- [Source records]

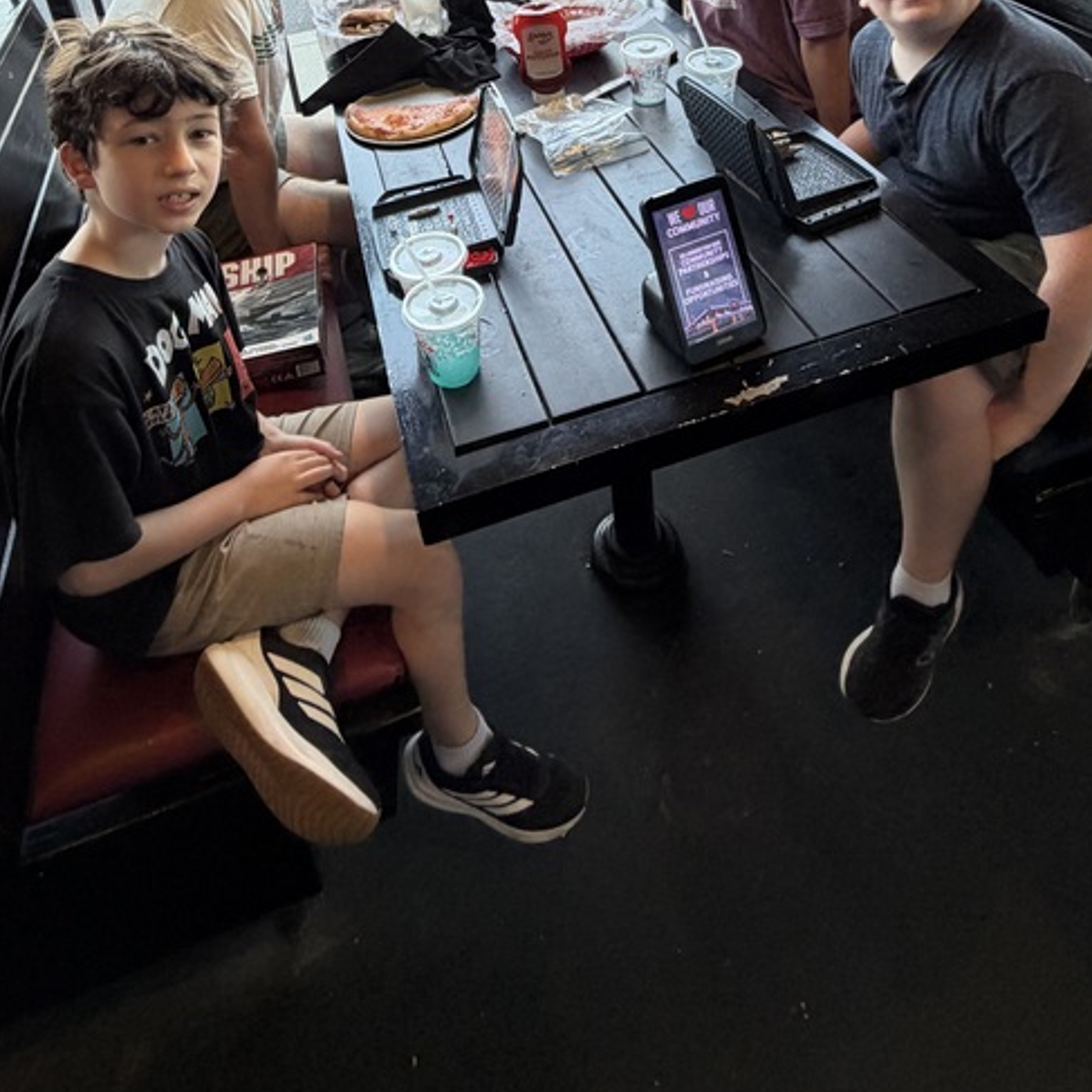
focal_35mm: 26
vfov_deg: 51.3
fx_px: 928
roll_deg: +5.5
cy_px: 47
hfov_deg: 60.9
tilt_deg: -24.5
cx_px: 529
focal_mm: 2.22
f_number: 2.2
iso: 125
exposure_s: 1/121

- [TASK PROMPT]
Give the data again exactly as it stands, apart from the pictures.

- [RESULT]
focal_35mm: 26
vfov_deg: 51.3
fx_px: 928
roll_deg: +5.5
cy_px: 47
hfov_deg: 60.9
tilt_deg: -24.5
cx_px: 529
focal_mm: 2.22
f_number: 2.2
iso: 125
exposure_s: 1/121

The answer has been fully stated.